═══ EXCERTO DA FONTE ═══

I – SUAS CARACTERÍSTICAS
1 — A sociedade no contexto das sociedades do género que a partir de 1820 se criaram por todo o País
Quando em 9 de dezembro de 1835, o Prior José Rafael Pinto, o velho, propôs a uma assembleia de homens ilustres da prestigiosa vila de Loulé, a criação de um gabinete de leitura na mesma vila, estavam lançadas as bases de uma coletividade que bastante contribuiria para o nome e fama daquela localidade.
Não foi das primeiras sociedades de carácter cultural que se criaram no País. 1835 já era uma idade que distava quinze anos de 1820 (ano de Revolução Liberal). A partir desta data (1820), com efeito, por todo o País e com especial destaque, é evidente, para Lisboa e Porto e até Coimbra (centro tradicional de contestação e estudantil) se formaram umas coletividades que, sendo de cariz político marcadamente liberal, além de uma atividade cultural, se interessavam abertamente pela implantação do regime constitucional em Portugal.
Logo em 26 de setembro de 1820 foi apresentado à “Assembleia Portuguesa” um projeto de associação patriótica nos moldes atrás descritos e que se pode verificar no que seguidamente citamos:
“… Entre essas instituições ocupa um distinto lugar a de um gabinete de leitura, aonde se achem reunidos todos os escritos que próprios sejam para ilustrar e guiar a nação na inteligência e esforços aplicáveis ao prosseguimento da árdua mas heroica empresa de estabelecer e firmar a liberdade pela mais perfeita constituição…”1
Requeria-se ainda que, para o cabal desempenho das suas funções, este gabinete de leitura carecia de, resumidamente, estes itens:
1º – Conhecimento particular dos escritos que poderiam interessar à sociedade, dentro do âmbito para que fora criada:
2º – Correspondência com países estrangeiros, para se saber o que se passa no exterior;
3º – Fundos pecuniários suficientes para a aquisição de livros, jornais e outros materiais necessários;
4º – Locai cómodo onde se instale o gabinete, e onde em tranquilidade possa prosseguir os seus fins;
5º — Fundos pecuniários suficientes para a sua fundação e conservação.

═══ ENTRADAS FORNECIDAS ═══

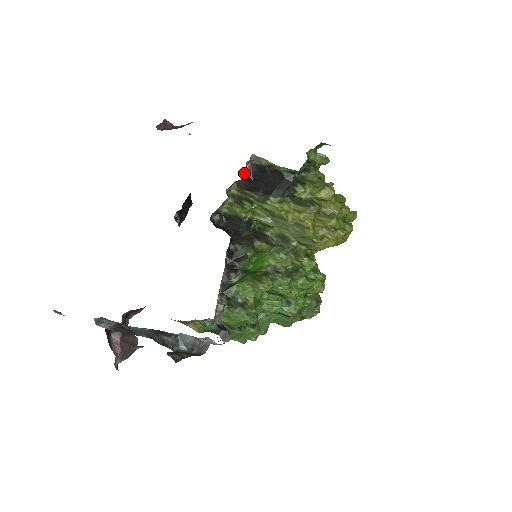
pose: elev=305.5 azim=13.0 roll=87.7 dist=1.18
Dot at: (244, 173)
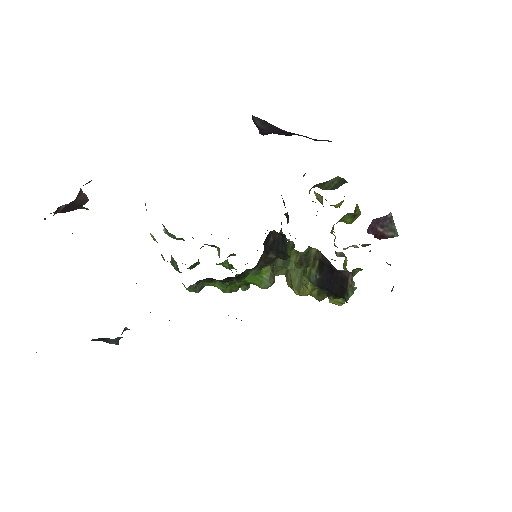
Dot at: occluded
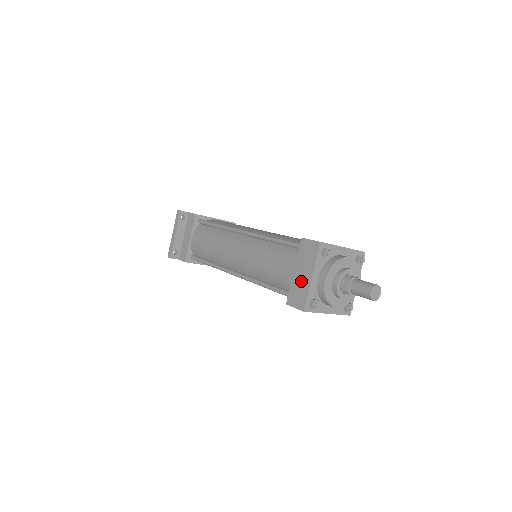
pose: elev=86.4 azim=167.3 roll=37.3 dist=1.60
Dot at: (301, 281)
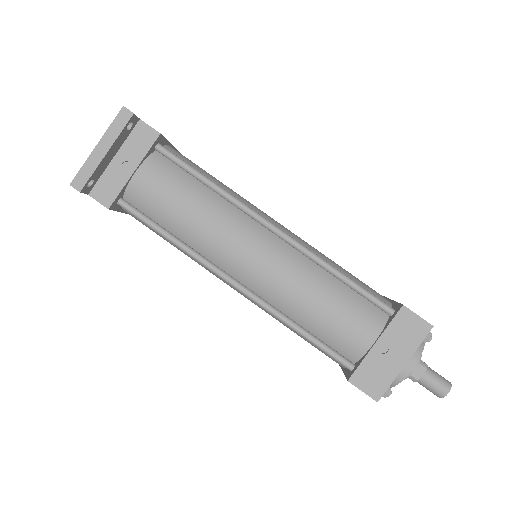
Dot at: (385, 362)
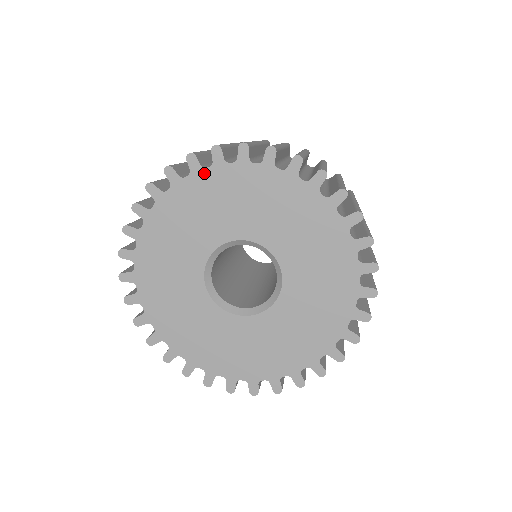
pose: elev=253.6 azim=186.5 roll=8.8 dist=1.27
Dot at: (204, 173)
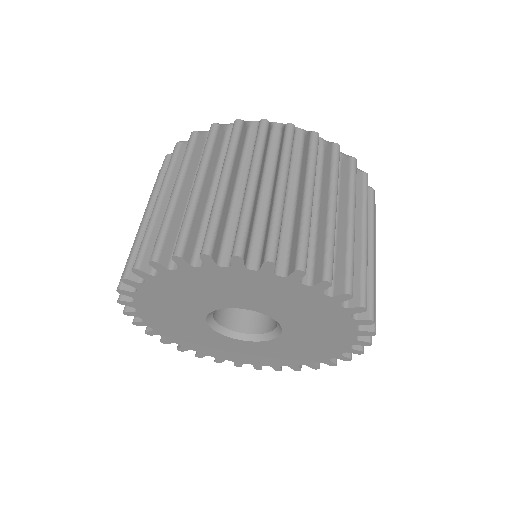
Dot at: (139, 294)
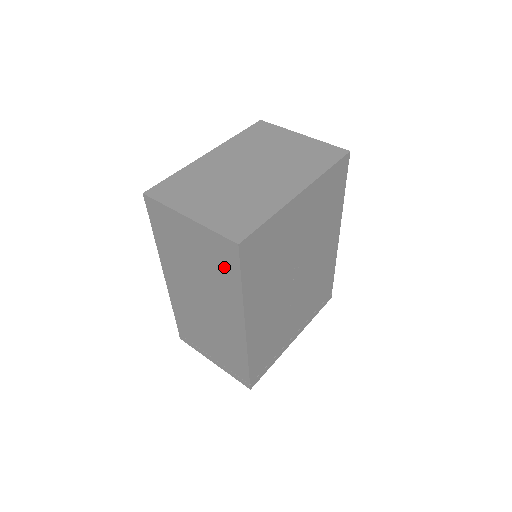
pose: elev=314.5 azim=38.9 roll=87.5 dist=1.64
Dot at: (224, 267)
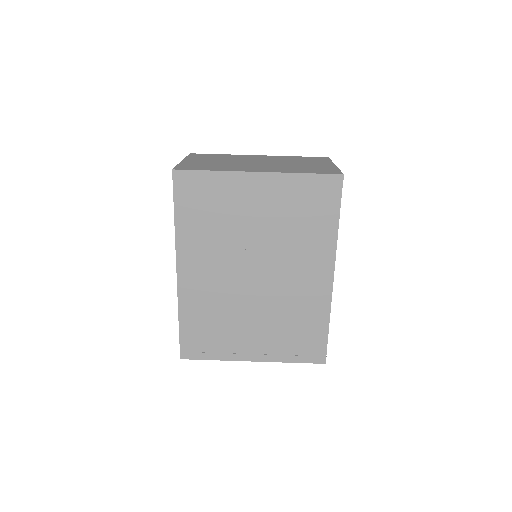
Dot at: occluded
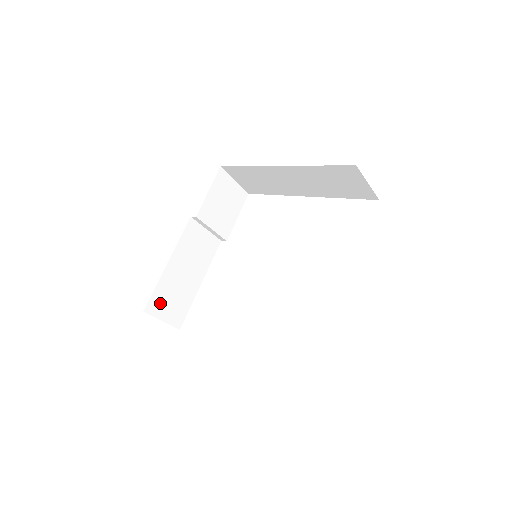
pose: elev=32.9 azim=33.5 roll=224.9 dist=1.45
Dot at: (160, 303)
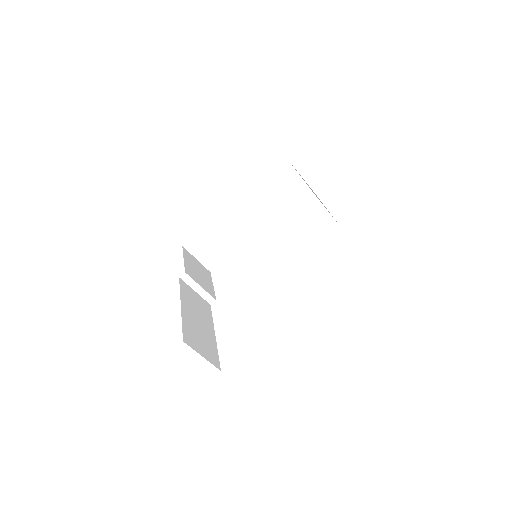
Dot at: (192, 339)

═══

▶ _PROBLEMA ESCRITO_
Segundo o excerto sobre o gabinete de leitura de Loulé, quem propôs a criação desse gabinete em 9 de dezembro de 1835?

▶ _RESPOSTA COMPLETA_
O Prior José Rafael Pinto, o velho.